A Lot of Compliance Doesn't Mean Good Compliance

Many bank CEOs have shared with me an uncertainty regarding the efficiency and effectiveness of their existing compliance program. This extends to the palpable pressure they feel to increase compliance resources. But they are not always sure those resources are worth the cost.

Without question, the regulatory, financial and reputational risk of noncompliance is always greater than the expense incurred in securing adherence to regulatory requirements. However, there is still a need for balance. A "compliance at all cost" mentality, which is the overarching attitude in many banks, results in overspending and overallocating valuable resources to meet both real and perceived compliance standards.

After the financial crisis, I noticed that most banks' compliance costs increased by nearly 50%, without appreciable growth in core loans or deposits. While taking such extreme measures was understandable post-crisis, it doesn't make the same sense today. Regardless of size, community banks simply cannot afford to increase compliance spending even 10% to 15% a year, which is an actual spending goal for some banks. This is an alarming trend.

Overcompliance is undoubtedly hurting customer service, culture and the bottom line in banks of all sizes throughout the country.

There are three key drivers that separate the most efficient compliance performers from the rest: strong culture, bankwide accountability for results and continuous measurement of performance. But assessing the performance of these drivers — particularly a bank's compliance culture, which is difficult to change — is often more art than science.

Using a simple gauge to determine an organization's general attitude toward compliance is what I recommend as a first step to those executives seeking to understand their bank's compliance efficiency. Executives should determine, of the following pairs of statements, which are more likely to be heard among their staff:

"Risk management is at the heart of what we do because we are risk managers," or "Compliance is an overbearing waste of time and money."

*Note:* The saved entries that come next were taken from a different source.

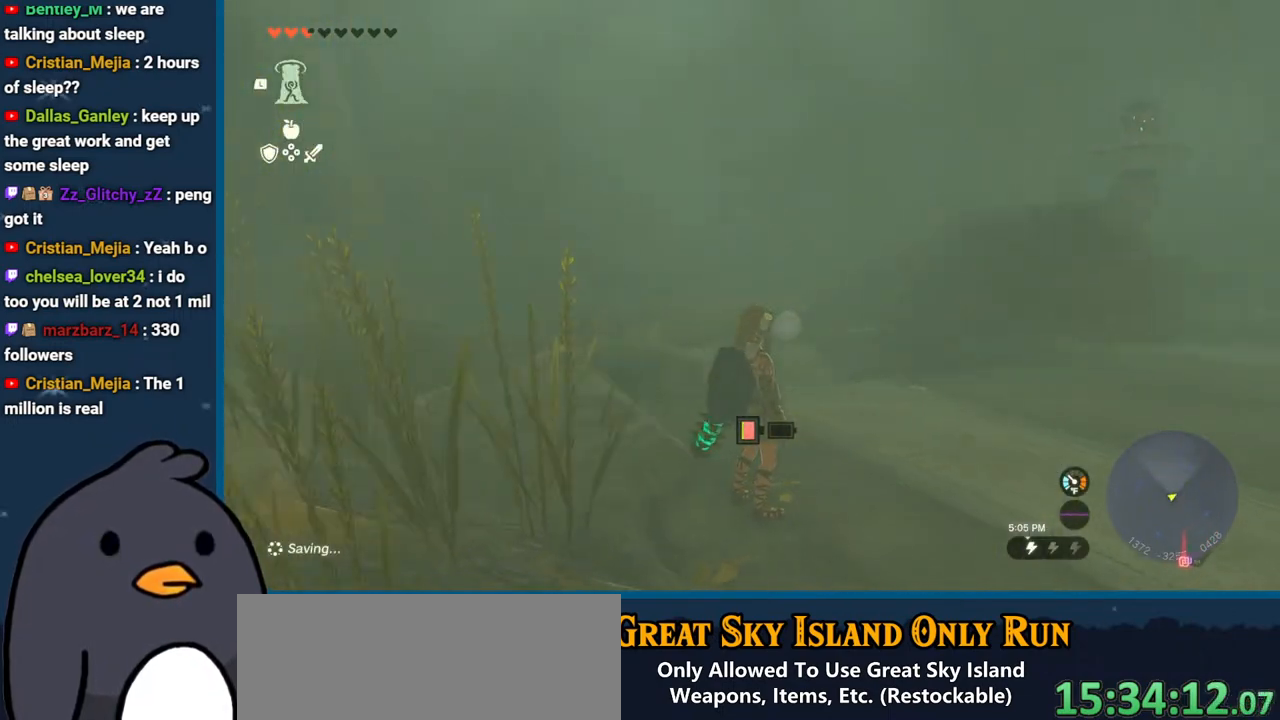
{"buttons": [], "left_stick": "center", "right_stick": "left", "events": []}
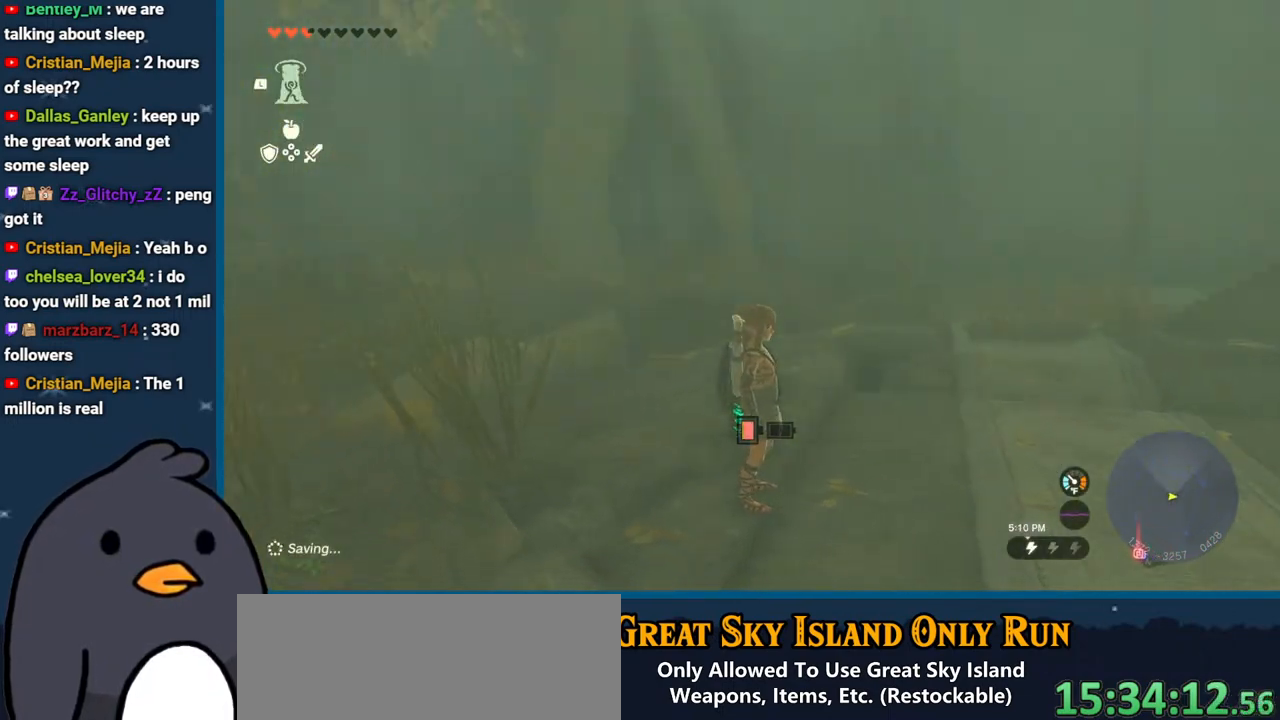
{"buttons": [], "left_stick": "center", "right_stick": "center", "events": [[217, "right_stick", "center"]]}
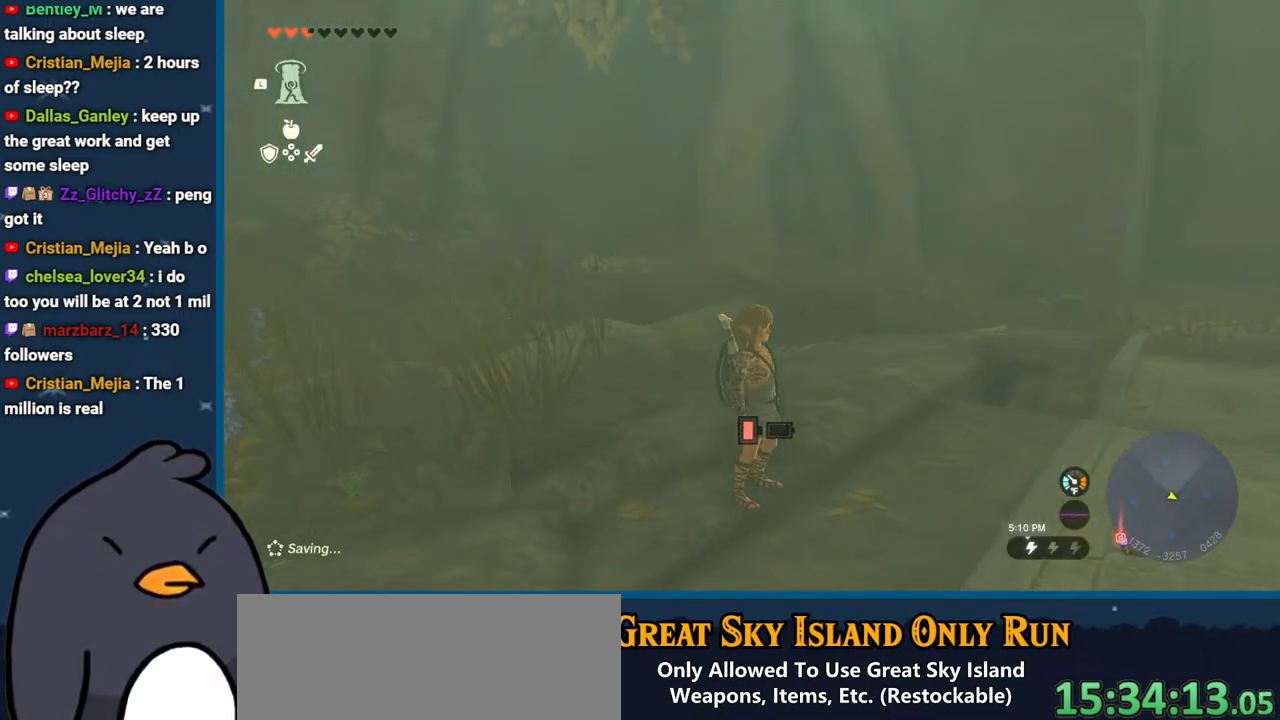
{"buttons": [], "left_stick": "center", "right_stick": "center", "events": []}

"Compliance is a valued member of the new product design team," or "Did anyone run this by compliance?"

Those banks that cultivate positive beliefs and attitudes toward compliance will realize more efficient and effective results, as evidenced by fewer customer complaints, disputes, regulatory infractions, internal and external disciplinary actions, as well as less regulatory scrutiny. It is always wise for executives to remember that the attitude toward compliance expressed at the top quickly reverberates throughout an entire organization.

I define accountability as, "The buck stops here." When working with banks, I commonly hear line-of-business employees respond to questions about their compliance role with, "Compliance, I don't do compliance. That is so-and-so's job." This type of response and general attitude is a true indicator of a lacking cohesive culture and lacking accountability for results, which can be the downfall of any banking organization if not proactively addressed.

Community banks that hold the first line of defense — business line employees — accountable for compliance tend to have a lower holistic compliance cost. This is not to imply that all staff must be compliance experts, but every individual must be accountable for executing his/her job function with the applicable regulatory knowledge. As an example, employees reporting customer information to a credit bureau are accountable for ensuring the information complies with all the data furnisher requirements of the Fair Credit Reporting Act.

A bank will also achieve efficiency in its compliance program by measuring the progress of both the institution and individuals in meeting the bank's compliance goals. Unfortunately, it is not the status quo for community banks to track or report on the workload of the compliance function, and this must change for those truly interested in improving efficiency. Macro- and micro-level metrics are undoubtedly an invaluable tool for banks seeking performance improvement. Macro-level metrics provide a big-picture view of a bank's efficiency, while micro metrics are utilized to manage performance of functions, processes and units of activity.

Banks with up-to-date reviews of their back-office processes and technology systems can use data to actively monitor the compliance culture, accountability and compliance metrics on a continual basis. They will benefit from a more efficient and effective risk-based compliance model, which meets the truly worthwhile compliance standards, not the perceived ones. One hundred percent compliance should be a bank's goal. But 150% compliance is wholly unnecessary and extremely draining of a bank's resources.

L. T. "Tom" Hall is president and CEO of Resurgent Performance, a bank performance advisory firm.